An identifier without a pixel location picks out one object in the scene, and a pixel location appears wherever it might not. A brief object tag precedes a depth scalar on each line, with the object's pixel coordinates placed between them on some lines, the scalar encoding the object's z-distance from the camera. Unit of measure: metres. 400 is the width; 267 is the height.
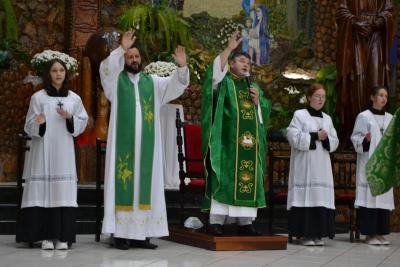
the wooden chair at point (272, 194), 9.30
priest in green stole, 7.94
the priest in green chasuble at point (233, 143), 8.23
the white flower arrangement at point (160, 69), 11.60
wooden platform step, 7.97
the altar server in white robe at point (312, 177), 9.00
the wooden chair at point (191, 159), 8.88
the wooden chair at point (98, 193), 8.72
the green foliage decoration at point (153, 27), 13.78
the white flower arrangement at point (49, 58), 12.15
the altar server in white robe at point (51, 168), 7.86
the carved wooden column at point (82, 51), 13.08
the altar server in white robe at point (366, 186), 9.38
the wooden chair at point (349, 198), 9.71
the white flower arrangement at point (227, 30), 15.64
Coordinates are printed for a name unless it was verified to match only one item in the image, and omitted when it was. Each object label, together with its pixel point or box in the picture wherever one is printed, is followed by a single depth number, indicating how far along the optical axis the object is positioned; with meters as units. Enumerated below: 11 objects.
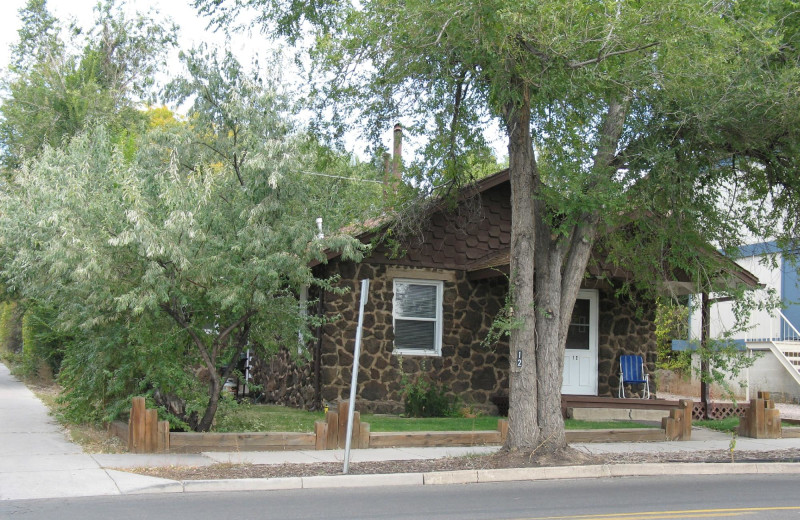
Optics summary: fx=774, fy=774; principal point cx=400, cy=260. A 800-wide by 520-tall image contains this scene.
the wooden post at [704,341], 12.91
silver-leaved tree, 10.27
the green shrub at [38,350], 21.50
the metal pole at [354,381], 9.57
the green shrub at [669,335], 20.00
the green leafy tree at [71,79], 23.33
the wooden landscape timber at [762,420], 14.48
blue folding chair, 17.98
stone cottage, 15.96
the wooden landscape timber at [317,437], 10.59
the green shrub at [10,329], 33.72
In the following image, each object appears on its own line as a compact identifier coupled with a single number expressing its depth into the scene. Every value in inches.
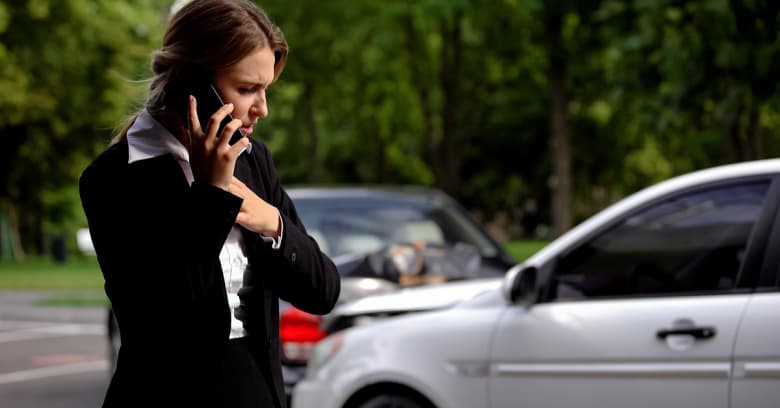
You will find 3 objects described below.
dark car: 686.2
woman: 198.5
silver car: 399.5
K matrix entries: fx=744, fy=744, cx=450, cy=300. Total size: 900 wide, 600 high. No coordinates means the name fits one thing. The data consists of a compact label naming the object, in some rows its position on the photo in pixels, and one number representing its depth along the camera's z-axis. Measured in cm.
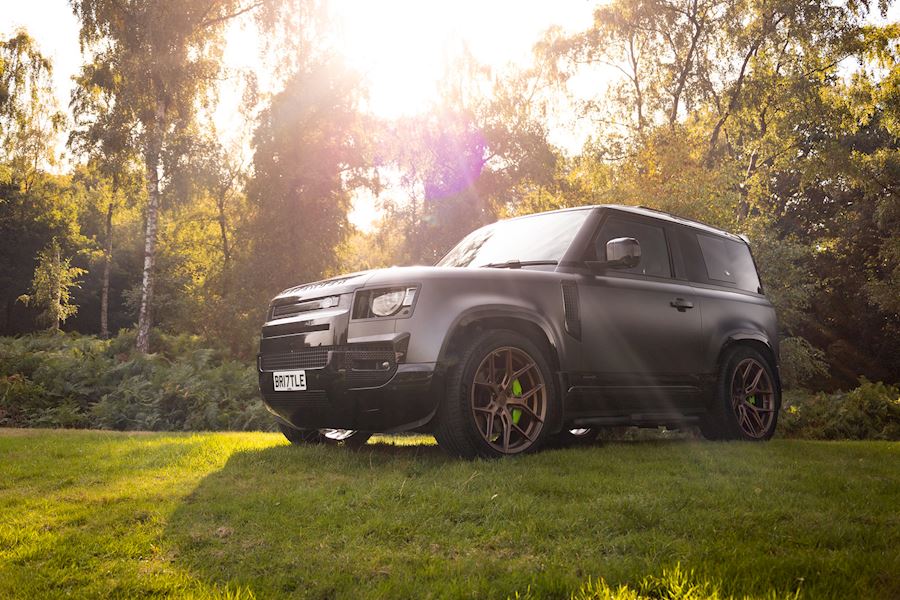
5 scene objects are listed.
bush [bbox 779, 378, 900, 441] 1116
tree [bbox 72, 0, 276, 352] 2053
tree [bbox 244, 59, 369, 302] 2547
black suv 508
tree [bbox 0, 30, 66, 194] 3005
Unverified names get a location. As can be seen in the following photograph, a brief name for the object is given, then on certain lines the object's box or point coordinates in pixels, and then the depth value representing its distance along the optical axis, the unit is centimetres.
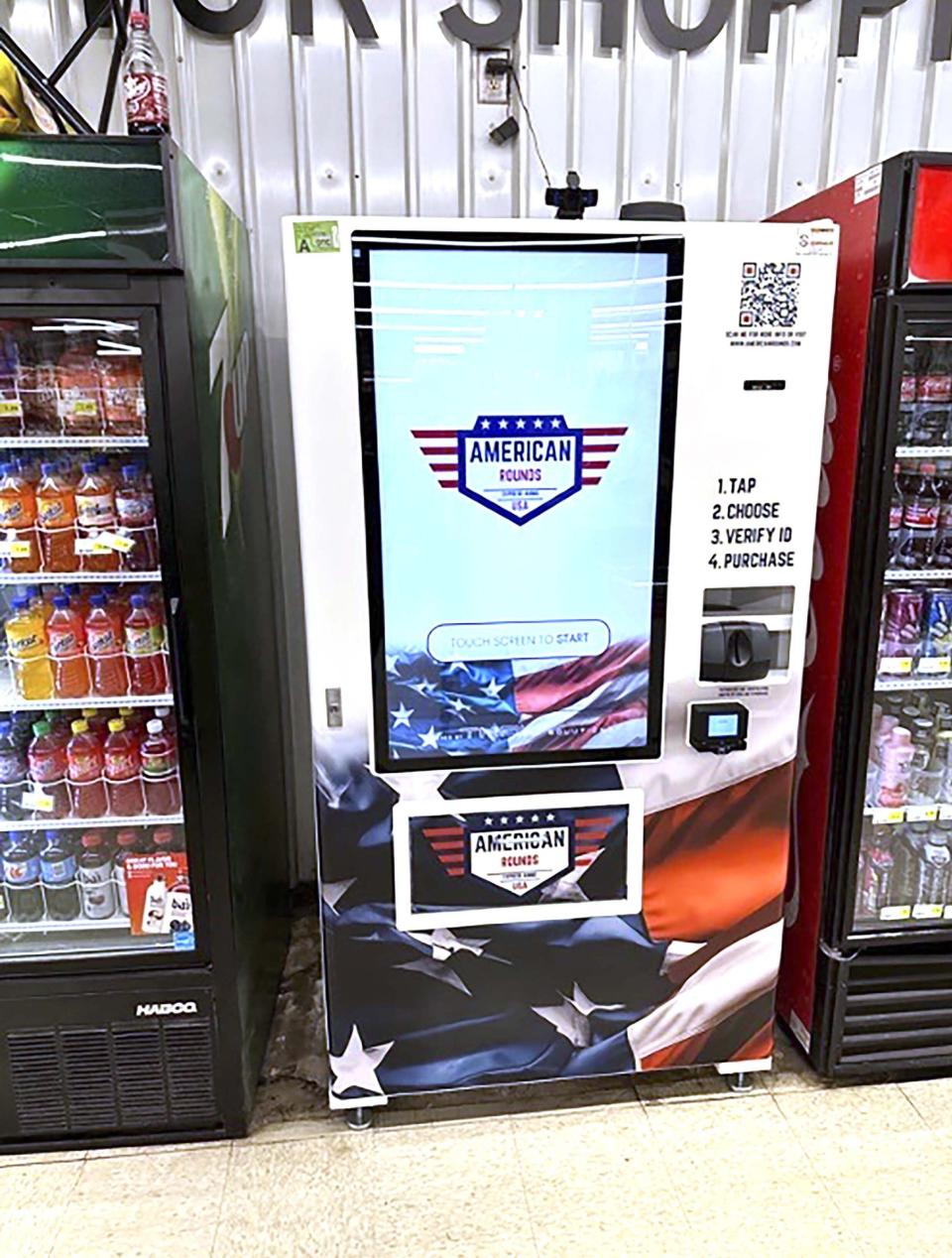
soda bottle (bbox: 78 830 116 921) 218
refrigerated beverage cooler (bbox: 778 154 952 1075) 193
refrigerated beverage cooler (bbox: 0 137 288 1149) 172
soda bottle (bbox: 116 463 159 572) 197
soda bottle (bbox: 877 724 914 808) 226
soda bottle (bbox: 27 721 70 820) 208
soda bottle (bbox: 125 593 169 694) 201
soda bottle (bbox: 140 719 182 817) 210
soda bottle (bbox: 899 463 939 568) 215
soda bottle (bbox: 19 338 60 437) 191
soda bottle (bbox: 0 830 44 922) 217
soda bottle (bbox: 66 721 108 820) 209
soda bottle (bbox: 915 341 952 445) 212
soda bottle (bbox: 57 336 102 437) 190
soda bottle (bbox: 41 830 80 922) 218
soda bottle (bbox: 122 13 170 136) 173
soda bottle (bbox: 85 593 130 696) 201
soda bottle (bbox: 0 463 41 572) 192
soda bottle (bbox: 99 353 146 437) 190
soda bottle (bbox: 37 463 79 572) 194
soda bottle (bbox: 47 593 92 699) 200
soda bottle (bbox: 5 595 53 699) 199
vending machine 182
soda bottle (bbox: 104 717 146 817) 210
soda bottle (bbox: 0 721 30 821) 209
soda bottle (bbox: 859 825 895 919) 235
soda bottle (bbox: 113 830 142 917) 215
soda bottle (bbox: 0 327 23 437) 190
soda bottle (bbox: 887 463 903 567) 216
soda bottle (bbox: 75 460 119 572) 194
+===+
- _Exercise details_
Reproduce, exactly as they stand in the data above, the lines from the one that holds "soda bottle (bbox: 78 830 116 921) 218" to the one that holds "soda bottle (bbox: 877 724 914 808) 226", inclusive.

- _Solution for this problem_
soda bottle (bbox: 78 830 116 921) 218
refrigerated beverage cooler (bbox: 778 154 952 1075) 193
refrigerated beverage cooler (bbox: 0 137 288 1149) 172
soda bottle (bbox: 116 463 159 572) 197
soda bottle (bbox: 877 724 914 808) 226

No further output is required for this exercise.